Me? Well, I’ve clearly developed a fetish for post-it notes and have pink and green spots swimming in front of my eyes. Now, what’s that syndrome called again?


Crossing the line from a normal person to a doctor


There are some things in medicine you’d think it’d be quite important to get right. To have good technique and know what you’re doing. For, you know, everyone’s sake.

Yeah, right.

Doctor: “So, what do you want to get out of this clinic today?”

Me [uncharacteristically prepared]: “Well I’d like to understand the basic management of some of the common urological presentations, like haematuria and prostate cancer. And I’ve never done a PR, so I’d like to learn how to do that if possible.”

Doctor: “Great! We’ll see what we can do.”

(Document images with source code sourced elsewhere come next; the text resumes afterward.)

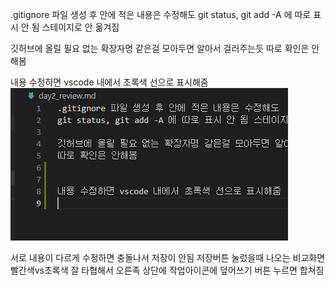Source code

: .gitignore 파일 생성 후 안에 적은 내용은 수정해도
git status, git add -A 에 따로 표시 안 됨 스테이지로 안 옮겨짐

깃허브에 올릴 필요 없는 확장자명 같은걸 모아두면 알아서 걸러주는듯
따로 확인은 안해봄


내용 수정하면 vscode 내에서 초록색 선으로 표시해줌
![image-20220224220949902](day2_review.assets/image-20220224220949902-16457081921731.png)





서로 내용이 다르게 수정하면 충돌나서 저장이 안됨
저장버튼 눌렀을때 나오는 비교화면 빨간색vs초록색 잘 타협해서 오른족 상단에 작업아이콘에 덮어쓰기 버튼 누르면 합쳐짐




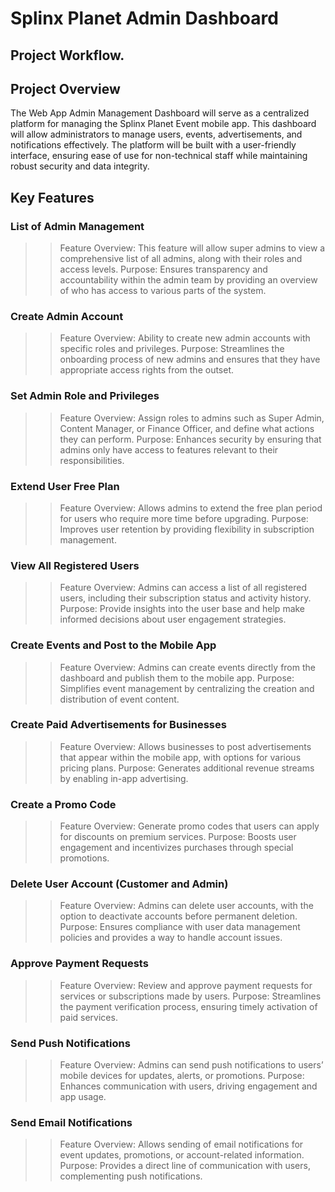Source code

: # Splinx Planet Admin Dashboard

## Project Workflow.

## Project Overview
The Web App Admin Management Dashboard will serve as a centralized platform for managing the Splinx Planet Event mobile app. This dashboard will allow administrators to manage users, events, advertisements, and notifications effectively. The platform will be built with a user-friendly interface, ensuring ease of use for non-technical staff while maintaining robust security and data integrity.

## Key Features
### List of Admin Management
>> Feature Overview: This feature will allow super admins to view a comprehensive list of all admins, along with their roles and access levels.
>> Purpose: Ensures transparency and accountability within the admin team by providing an overview of who has access to various parts of the system.

### Create Admin Account
>> Feature Overview: Ability to create new admin accounts with specific roles and privileges.
>> Purpose: Streamlines the onboarding process of new admins and ensures that they have appropriate access rights from the outset.

### Set Admin Role and Privileges
>> Feature Overview: Assign roles to admins such as Super Admin, Content Manager, or Finance Officer, and define what actions they can perform.
>> Purpose: Enhances security by ensuring that admins only have access to features relevant to their responsibilities.

### Extend User Free Plan
>> Feature Overview: Allows admins to extend the free plan period for users who require more time before upgrading.
>> Purpose: Improves user retention by providing flexibility in subscription management.

### View All Registered Users
>> Feature Overview: Admins can access a list of all registered users, including their subscription status and activity history.
>> Purpose: Provide insights into the user base and help make informed decisions about user engagement strategies.

### Create Events and Post to the Mobile App
>> Feature Overview: Admins can create events directly from the dashboard and publish them to the mobile app.
>> Purpose: Simplifies event management by centralizing the creation and distribution of event content.

### Create Paid Advertisements for Businesses
>> Feature Overview: Allows businesses to post advertisements that appear within the mobile app, with options for various pricing plans.
>> Purpose: Generates additional revenue streams by enabling in-app advertising.

### Create a Promo Code
>> Feature Overview: Generate promo codes that users can apply for discounts on premium services.
>> Purpose: Boosts user engagement and incentivizes purchases through special promotions.

### Delete User Account (Customer and Admin)
>> Feature Overview: Admins can delete user accounts, with the option to deactivate accounts before permanent deletion.
>> Purpose: Ensures compliance with user data management policies and provides a way to handle account issues.

### Approve Payment Requests
>> Feature Overview: Review and approve payment requests for services or subscriptions made by users.
>> Purpose: Streamlines the payment verification process, ensuring timely activation of paid services.

### Send Push Notifications
>> Feature Overview: Admins can send push notifications to users’ mobile devices for updates, alerts, or promotions.
>> Purpose: Enhances communication with users, driving engagement and app usage.

### Send Email Notifications
>> Feature Overview: Allows sending of email notifications for event updates, promotions, or account-related information.
>> Purpose: Provides a direct line of communication with users, complementing push notifications.

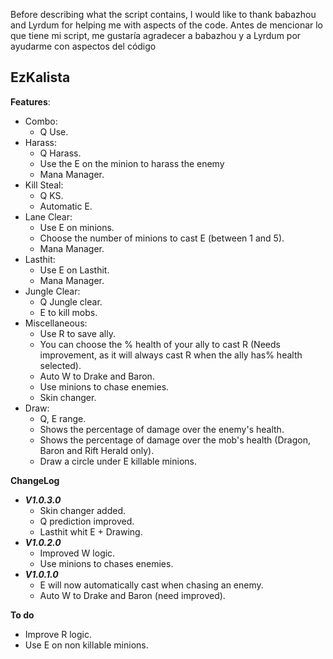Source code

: Before describing what the script contains, I would like to thank babazhou and Lyrdum for helping me with aspects of the code.
Antes de mencionar lo que tiene mi script, me gustaría agradecer a babazhou y a Lyrdum por ayudarme con aspectos del código

## EzKalista
**Features**:
- Combo:
  - Q Use.
- Harass:
  - Q Harass.
  - Use the E on the minion to harass the enemy
  - Mana Manager.
- Kill Steal:
  - Q KS.
  - Automatic E.
- Lane Clear:
  - Use E on minions.
  - Choose the number of minions to cast E (between 1 and 5).
  - Mana Manager.
- Lasthit:
  - Use E on Lasthit.
  - Mana Manager.
- Jungle Clear:
  - Q Jungle clear.
  - E to kill mobs.
- Miscellaneous:
  - Use R to save ally.
  - You can choose the % health of your ally to cast R (Needs improvement, as it will always cast R when the ally has% health      selected).
  - Auto W to Drake and Baron.
  - Use minions to chase enemies.
  - Skin changer.
- Draw:
  - Q, E range.
  - Shows the percentage of damage over the enemy's health.
  - Shows the percentage of damage over the mob's health (Dragon, Baron and Rift Herald only).
  - Draw a circle under E killable minions.

**ChangeLog**
- ***V1.0.3.0***
  - Skin changer added.
  - Q prediction improved.
  - Lasthit whit E + Drawing.
- ***V1.0.2.0***
  - Improved W logic.
  - Use minions to chases enemies.
- ***V1.0.1.0***
  - E will now automatically cast when chasing an enemy.
  - Auto W to Drake and Baron (need improved).
  
**To do**
- Improve R logic.
- Use E on non killable minions.
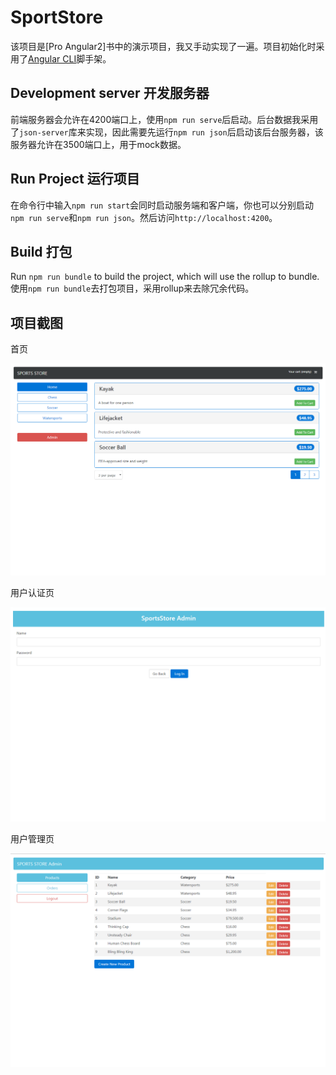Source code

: 
# SportStore

该项目是[Pro Angular2]书中的演示项目，我又手动实现了一遍。项目初始化时采用了[Angular CLI](https://github.com/angular/angular-cli)脚手架。


## Development server 开发服务器

前端服务器会允许在4200端口上，使用`npm run serve`后启动。后台数据我采用了`json-server`库来实现，因此需要先运行`npm run json`后启动该后台服务器，该服务器允许在3500端口上，用于mock数据。

## Run Project 运行项目

在命令行中输入`npm run start`会同时启动服务端和客户端，你也可以分别启动`npm run serve`和`npm run json`。然后访问`http://localhost:4200`。

## Build 打包

Run `npm run bundle` to build the project, which will use the rollup to bundle.
使用`npm run bundle`去打包项目，采用rollup来去除冗余代码。

## 项目截图
首页

![homepage.png](images/homepage.png)

用户认证页

![admin.png](images/admin.png)


用户管理页

![admin-manager.png](images/admin-manager.png)
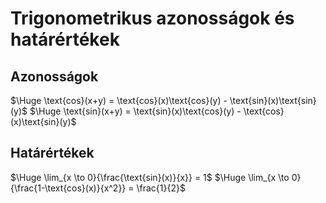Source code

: # Trigonometrikus azonosságok és határértékek

## Azonosságok
$\Huge \text{cos}(x+y) = \text{cos}(x)\text{cos}(y) - \text{sin}(x)\text{sin}(y)$
$\Huge \text{sin}(x+y) = \text{sin}(x)\text{cos}(y) - \text{cos}(x)\text{sin}(y)$

## Határértékek
$\Huge \lim_{x \to 0}{\frac{\text{sin}(x)}{x}} = 1$
$\Huge \lim_{x \to 0}{\frac{1-\text{cos}(x)}{x^2}} = \frac{1}{2}$


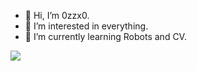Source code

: - 👋 Hi, I’m 0zzx0.
- 👀 I’m interested in everything.
- 🌱 I’m currently learning Robots and CV.

<!--- 
![](https://github-readme-stats.vercel.app/api?username=0zzx0&show_icons=true&theme=tokyonight&count_private=true)
--->

![](https://github-readme-stats.vercel.app/api/top-langs/?username=0zzx0&theme=tokyonight&layout=compact)


<!---
0zzx0/0zzx0 is a ✨ special ✨ repository because its `README.md` (this file) appears on your GitHub profile.
You can click the Preview link to take a look at your changes.
--->
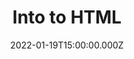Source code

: ---
title: Into to HTML
description: Description here
date: 2022-01-19T15:00:00.000Z
released: true
---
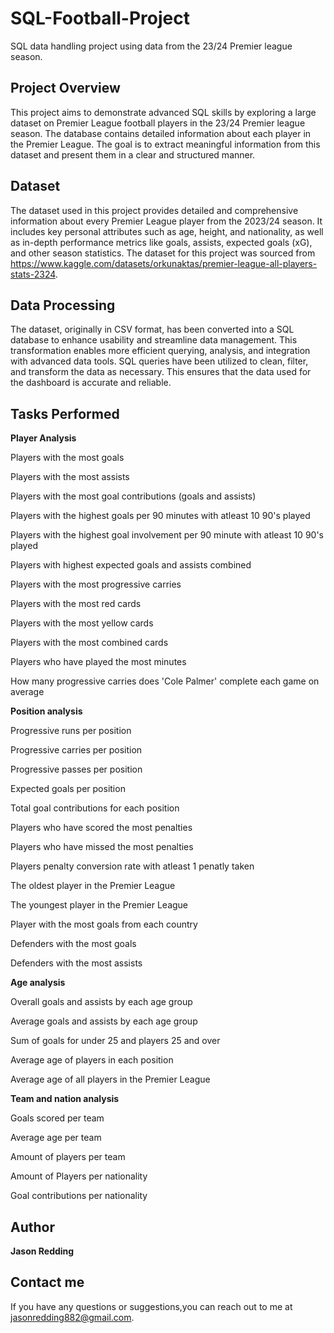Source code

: # SQL-Football-Project
SQL data handling project using data from the 23/24 Premier league season.

## Project Overview
This project aims to demonstrate advanced SQL skills by exploring a large dataset on Premier League football players in the 23/24 Premier league season. The database contains detailed information about each player in the Premier League. The goal is to extract meaningful information from this dataset and present them in a clear and structured manner. 

## Dataset
The dataset used in this project provides detailed and comprehensive information about every Premier League player from the 2023/24 season. It includes key personal attributes such as age, height, and nationality, as well as in-depth performance metrics like goals, assists, expected goals (xG), and other season statistics. The dataset for this project was sourced from https://www.kaggle.com/datasets/orkunaktas/premier-league-all-players-stats-2324.

## Data Processing
The dataset, originally in CSV format, has been converted into a SQL database to enhance usability and streamline data management. This transformation enables more efficient querying, analysis, and integration with advanced data tools. SQL queries have been utilized to clean, filter, and transform the data as necessary. This ensures that the data used for the dashboard is accurate and reliable.

## Tasks Performed

**Player Analysis**

Players with the most goals

Players with the most assists 

Players with the most goal contributions (goals and assists)

Players with the highest goals per 90 minutes with atleast 10 90's played

Players with the highest goal involvement per 90 minute with atleast 10 90's played

Players with highest expected goals and assists combined

Players with the most progressive carries 

Players with the most red cards

Players with the most yellow cards

Players with the most combined cards

Players who have played the most minutes

How many progressive carries does 'Cole Palmer' complete each game on average


**Position analysis**

Progressive runs per position

Progressive carries per position

Progressive passes per position

Expected goals per position

Total goal contributions for each position

Players who have scored the most penalties 

Players who have missed the most penalties

Players penalty conversion rate with atleast 1 penatly taken

The oldest player in the Premier League

The youngest player in the Premier League
		
Player with the most goals from each country 

Defenders with the most goals

Defenders with the most assists 

**Age analysis**

Overall goals and assists by each age group

Average goals and assists by each age group

Sum of goals for under 25 and players 25 and over

Average age of players in each position

Average age of all players in the Premier League

**Team and nation analysis**

Goals scored per team

Average age per team 

Amount of players per team

Amount of Players per nationality

Goal contributions per nationality

## Author
**Jason Redding**

## Contact me
If you have any questions or suggestions,you can reach out to me at jasonredding882@gmail.com.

Half an hour later, in walks Mr Unsuspecting Prostate.

Doctor: “I’d like to examine your prostate if that’s alright”.

Mr P: “That’s fine, doctor”.

Doctor: “And we have a medical student here today. Do you mind if she examines your prostate as well?”

He sits back down at his desk, leaving me standing there with a glove, a sachet of lube and a patient in front of me in the foetal position. I think this is most awkward I’ve felt since coming to med school. I guess I thought there might be some…instruction. I’m aware that if I ask what to do it might make Mr P feel more uncomfortable. And yet if I don’t, I might as well be any old person off the street who just happened to find a glove, some KY jelly and an interesting opportunity.

Oh well, perhaps that line was crossed a while ago. Anyway, I should know. How hard can it be?

I sigh, choose a finger, and go for it.





Anyone white person who’s ever been to Africa will know that you can’t come here and expect not to stand out.

Each country seems to have a different word to describe its white visitors. In South Africa they say ‘mulungu’, in Rwanda ‘muzungu’. Here in Ethiopia it’s ‘farange’, or ‘farangi’.

Sometimes it feels like a taunt; more often just an exclamation. I’ve walked through South African villages and had small kids literally run down hillsides towards me, shouting “Mulungu mulungu mulungu I’m fine how are you! I’m fine how are you! I’m fine how are you!”

My Ethiopian hosts, however, are a little more restrained. Who are they to be seen running from hillsides? Anyway this is Addis; anyone who tried that would probably be hit by a taxi.

Oh, I stand out alright. And there’s no discrimination: I can count on being equally ‘farange’d by young girls, teenage boys and old women. But it’s the delivery that never fails to crack me up. It’s so completely deadpan. I can only imagine that the conversation goes something like this:

“Yeah, I know, what a bastard right? So I told him if he ever treats me like that again – white person – I’ll be going out with Worku instead.”

Or: “Can you believe the price of nappies these days? I might have to start getting those reusable ones, but they’re disgusting and anyway – white person – what can I do when there’s no water half the time?”

Clearly the only explanation is that there’s a nationwide Ethiopian game of farange bingo going on that I don’t know about. I love it.


The patient limps through the door and eases himself into the chair by the surgeon’s desk. I’m sitting in on a private orthopaedic clinic. I’ve only been here ten days, so my Amharinya is limited to things like ‘thank you’, ‘coffee please’, ‘no’, ‘yes’, and that strange sharp intake of breath that means yes.

This man is obviously in pain though, and the pelvic x-ray tells me why. He has avascular necrosis of the hip – his hip bone is wearing out.

I listen to the surgeon taking a history, pointing at the x-ray. The patient nods, shakes his head, looks tired. Eventually the surgeon produces a pad and writes out a sick note. I peer over his shoulder.

“He needs bedrest.”

The patient nods, takes the note, limps out.

“Bedrest?” I say. This is nothing I’ve learned before.

“Sure”, says the surgeon.

“Of course what he really needs is a total hip replacement, but he can’t afford it. He works as a security guard, so all I can do is tell them he needs bedrest, and at least then he can take the stress off his hip and he’ll be in less pain.”

Bestrest, not surgery. Just a single moment, a tiny glimpse for me. Here, a daily reality.